ABOUT THIS EXERCISE =>
The answer must reproduce every record exactly, with all pictures omitted.

PROVIDED RECORDS =>

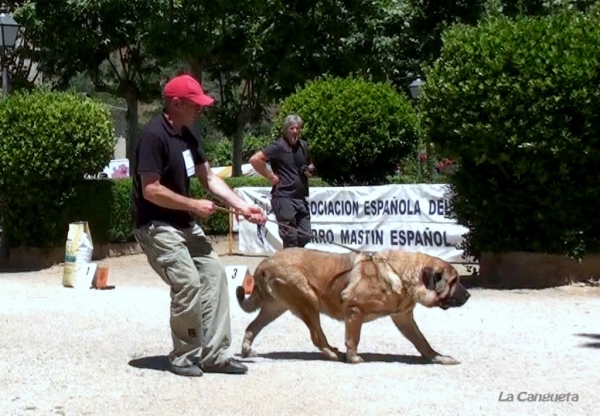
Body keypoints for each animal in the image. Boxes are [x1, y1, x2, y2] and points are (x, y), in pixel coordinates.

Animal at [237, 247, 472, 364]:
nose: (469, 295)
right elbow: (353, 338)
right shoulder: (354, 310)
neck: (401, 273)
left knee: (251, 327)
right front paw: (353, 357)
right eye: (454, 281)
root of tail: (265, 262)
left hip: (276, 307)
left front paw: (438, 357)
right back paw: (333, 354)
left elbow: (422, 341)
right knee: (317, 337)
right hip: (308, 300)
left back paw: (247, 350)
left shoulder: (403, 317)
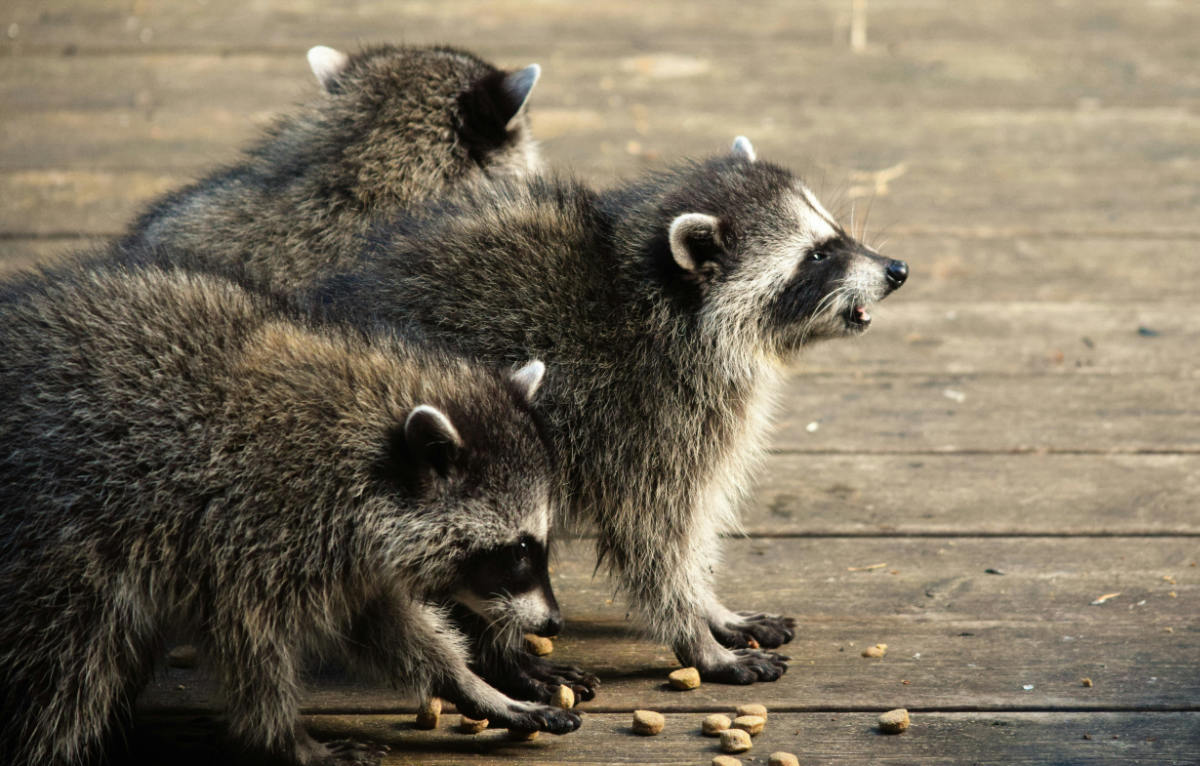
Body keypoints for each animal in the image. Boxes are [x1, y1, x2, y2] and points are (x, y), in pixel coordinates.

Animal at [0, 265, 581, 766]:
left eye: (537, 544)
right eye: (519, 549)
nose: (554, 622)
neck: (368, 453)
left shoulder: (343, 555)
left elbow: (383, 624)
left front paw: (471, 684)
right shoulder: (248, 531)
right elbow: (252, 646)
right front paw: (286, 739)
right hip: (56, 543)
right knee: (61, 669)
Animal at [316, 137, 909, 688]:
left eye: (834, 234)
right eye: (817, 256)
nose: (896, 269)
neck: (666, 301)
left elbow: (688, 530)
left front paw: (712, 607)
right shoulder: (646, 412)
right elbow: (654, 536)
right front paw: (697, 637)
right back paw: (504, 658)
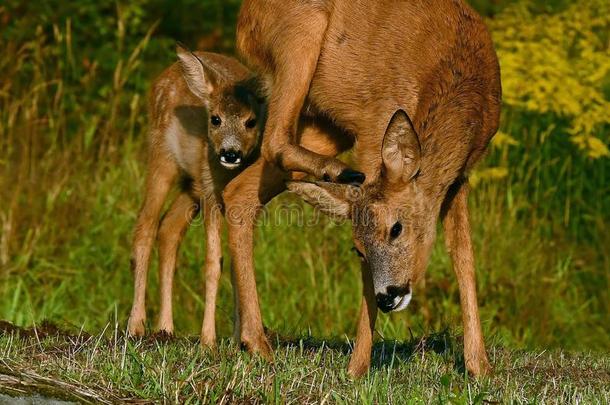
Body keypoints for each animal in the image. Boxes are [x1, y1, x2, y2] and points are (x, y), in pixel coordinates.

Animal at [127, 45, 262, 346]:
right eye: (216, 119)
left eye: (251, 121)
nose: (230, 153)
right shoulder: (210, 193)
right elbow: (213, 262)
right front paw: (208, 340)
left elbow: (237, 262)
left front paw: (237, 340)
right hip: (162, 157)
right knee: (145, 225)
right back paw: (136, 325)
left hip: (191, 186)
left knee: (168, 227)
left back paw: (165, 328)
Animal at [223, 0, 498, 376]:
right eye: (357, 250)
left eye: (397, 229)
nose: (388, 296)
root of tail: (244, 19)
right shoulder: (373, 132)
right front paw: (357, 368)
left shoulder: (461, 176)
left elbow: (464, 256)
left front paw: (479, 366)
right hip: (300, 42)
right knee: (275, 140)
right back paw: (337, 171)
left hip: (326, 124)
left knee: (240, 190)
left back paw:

THE ANSWER =>
Body keypoints for each animal in the image. Boxes are [x1, y1, x2, y2] and points are (x, y), in pixel coordinates.

Animal at [237, 247, 472, 364]:
nose: (469, 295)
right elbow: (353, 338)
right shoulder: (354, 310)
neck: (401, 273)
left knee: (251, 327)
right front paw: (353, 357)
right eye: (454, 281)
root of tail: (265, 262)
left hip: (276, 307)
left front paw: (438, 357)
right back paw: (333, 354)
left elbow: (422, 341)
right knee: (317, 337)
right hip: (308, 300)
left back paw: (247, 350)
left shoulder: (403, 317)
Body keypoints for each animal in the image. Boxes are [x1, y1, x2, y2] and points are (x, y), in pixel coordinates.

Animal at [0, 265, 581, 766]:
left eye: (537, 544)
right eye: (519, 549)
nose: (554, 622)
neck: (368, 453)
left shoulder: (343, 555)
left elbow: (383, 624)
left front paw: (471, 684)
right shoulder: (248, 531)
right elbow: (252, 646)
right front paw: (286, 739)
right hip: (56, 543)
right knee: (61, 669)
Animal at [316, 137, 909, 688]:
left eye: (834, 234)
right eye: (817, 256)
nose: (896, 269)
neck: (666, 301)
left elbow: (688, 530)
left front paw: (712, 607)
right shoulder: (646, 412)
right elbow: (654, 536)
right front paw: (697, 637)
right back paw: (504, 658)
Body keypoints for each animal in the image. Boxes are [x1, y1, x2, y2] and points are (x, y), in pixel coordinates.

Animal at [127, 45, 262, 346]:
right eye: (216, 119)
left eye: (251, 121)
nose: (230, 153)
right shoulder: (210, 193)
right elbow: (213, 262)
right front paw: (208, 340)
left elbow: (237, 262)
left front paw: (237, 340)
right hip: (162, 157)
right knee: (145, 225)
right back paw: (136, 325)
left hip: (191, 186)
left knee: (168, 227)
left back paw: (165, 328)
Animal at [223, 0, 498, 376]:
right eye: (357, 250)
left eye: (397, 229)
nose: (388, 296)
root of tail: (244, 19)
right shoulder: (373, 132)
right front paw: (357, 368)
left shoulder: (461, 176)
left elbow: (464, 256)
left front paw: (479, 366)
right hip: (300, 42)
right knee: (275, 140)
right back paw: (337, 171)
left hip: (326, 124)
left knee: (240, 190)
left back paw:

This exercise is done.